Published by: THE MIAMI HERALD
Written by: CHARLES RABIN
Posted: 2/26/09

Two Miami activists filed a civil lawsuit Wednesday in a last-minute bid to stop a new baseball stadium from rising in Little Havana.

The suit comes a week before Miami commissioners are to vote on a handful of contracts that, if approved along with county votes a week later, would bring the Florida Marlins their long-sought stadium. The suit, filed in Miami-Dade Circuit Court by Elvis Cruz and Grace Solares, contends that a preliminary Baseball Stadium Agreement passed a year ago should be declared void because meetings leading up to the vote were not held publicly.

The duo has asked a judge to stop the scheduled stadium votes if the minutes of meetings held between last year's vote and now are not made public. Florida has stringent Sunshine Laws that forbid elected officials from meeting privately.

''When is the public going to be able to observe these negotiations?'' asked attorney Linda L. Carroll, representing Cruz and Solares. Miami and Miami-Dade County are listed as defendants. The city and county could not immediately be reached for comment late Wednesday. The ''sunshine'' issue has been raised before -- unsuccessfully. It was one of the early counts dismissed in auto dealer Norman Braman's legal attempt last summer to derail the stadium plan. The judge said there was no evidence elected officials met to discuss the plan outside the public eye.
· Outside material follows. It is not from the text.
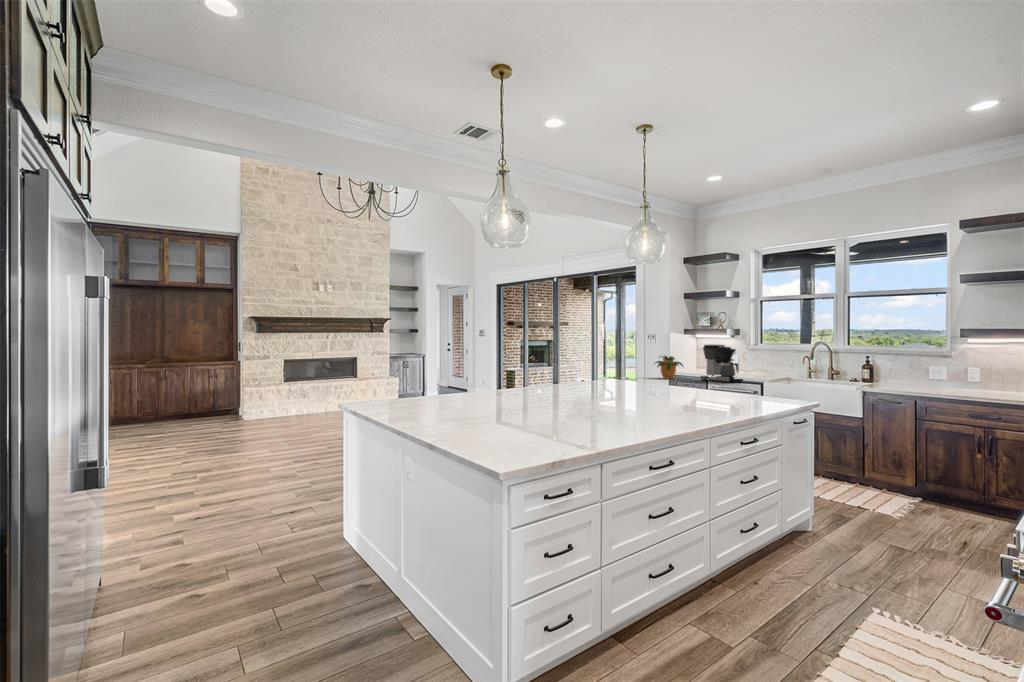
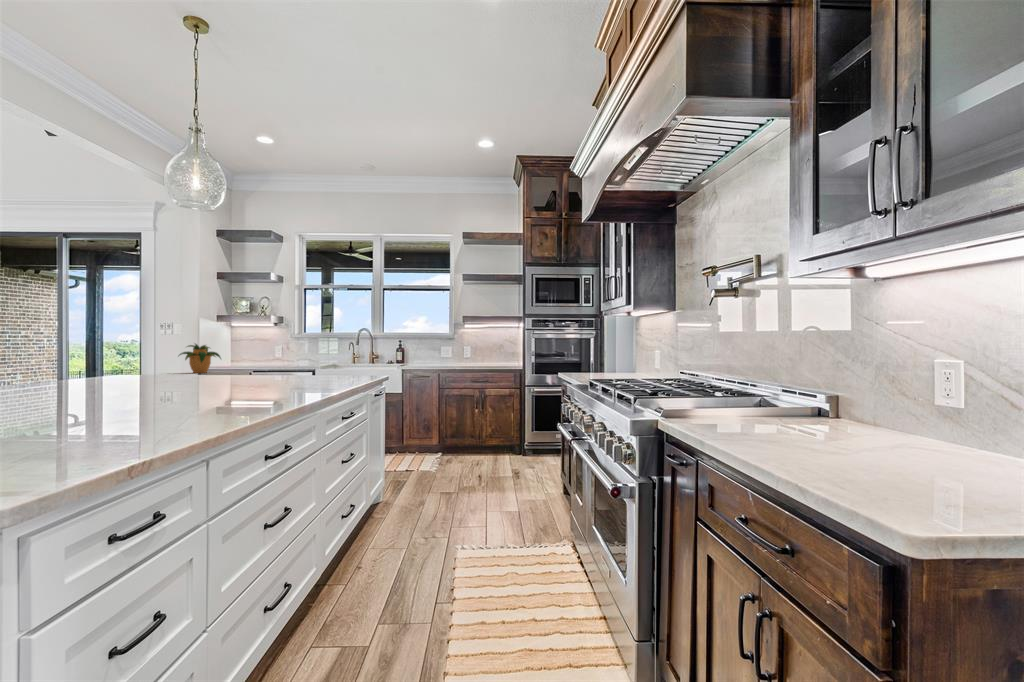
coffee maker: present [701,345,743,383] -> none [243,331,292,373]

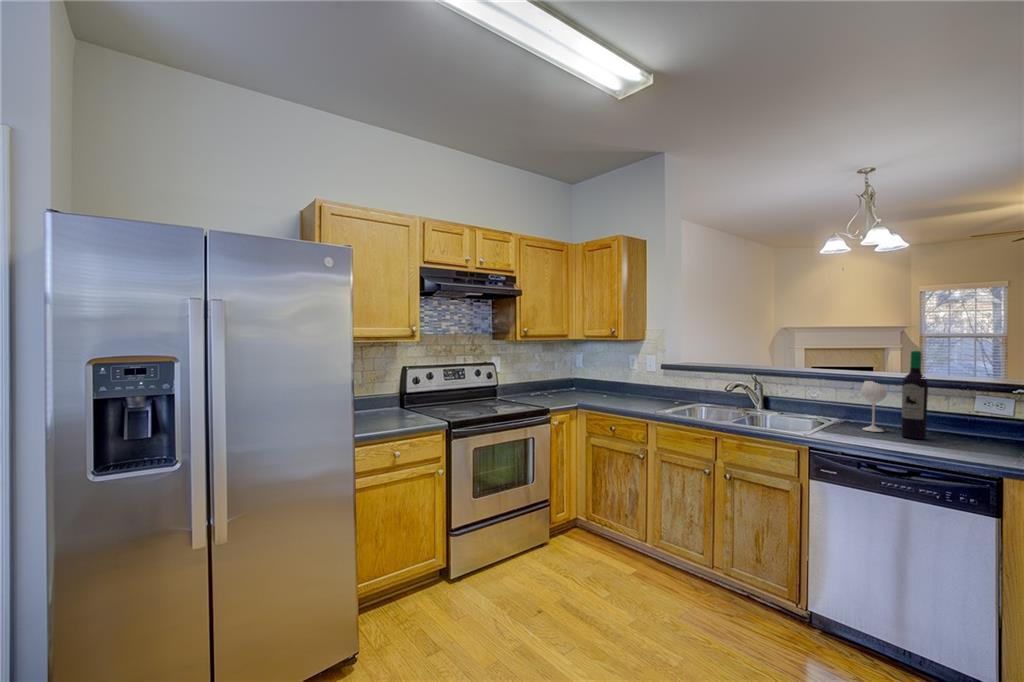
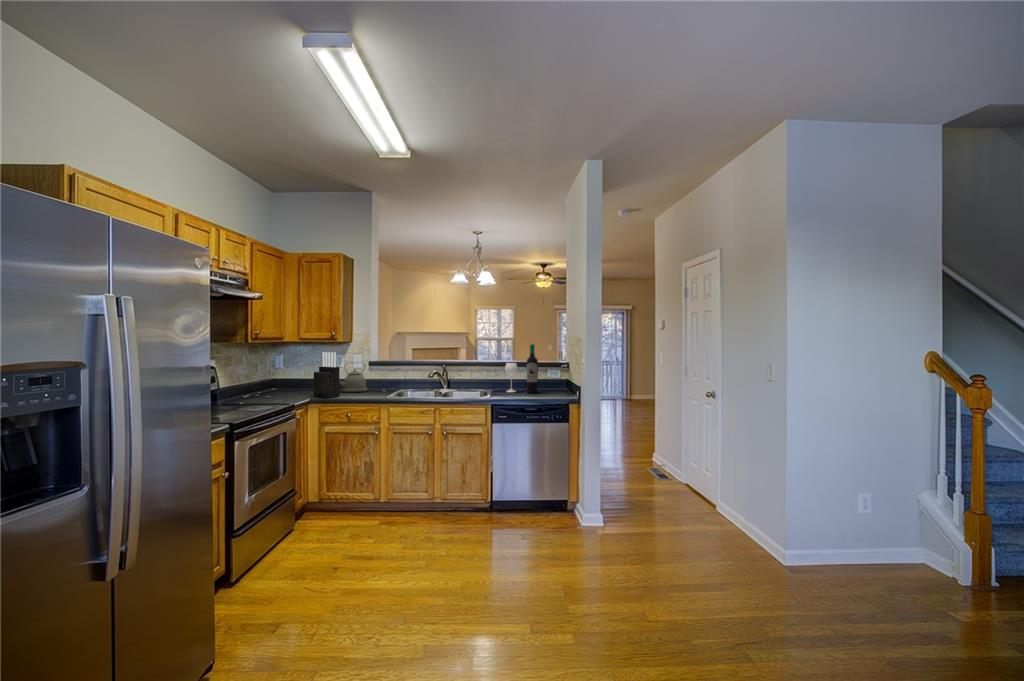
knife block: none [588,350,613,405] -> present [314,352,340,398]
kettle: none [619,364,662,402] -> present [340,364,368,393]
Carroll contends the cases differ. The lawsuit argues that in the past year county administrators and commissioners, city administrators and commissioners and Miami Mayor Manny Diaz met without public notice and ``out of the Sunshine.''

The lawsuit also delves into a Commission meeting two weeks ago that turned chaotic when Miami Commissioner Marc Sarnoff put off a scheduled vote by demanding a host of concessions from the ballclub. Cruz and Solares argue that any negotiations that took place as staff and commissioners scrambled to save the deal should have been aired publicly.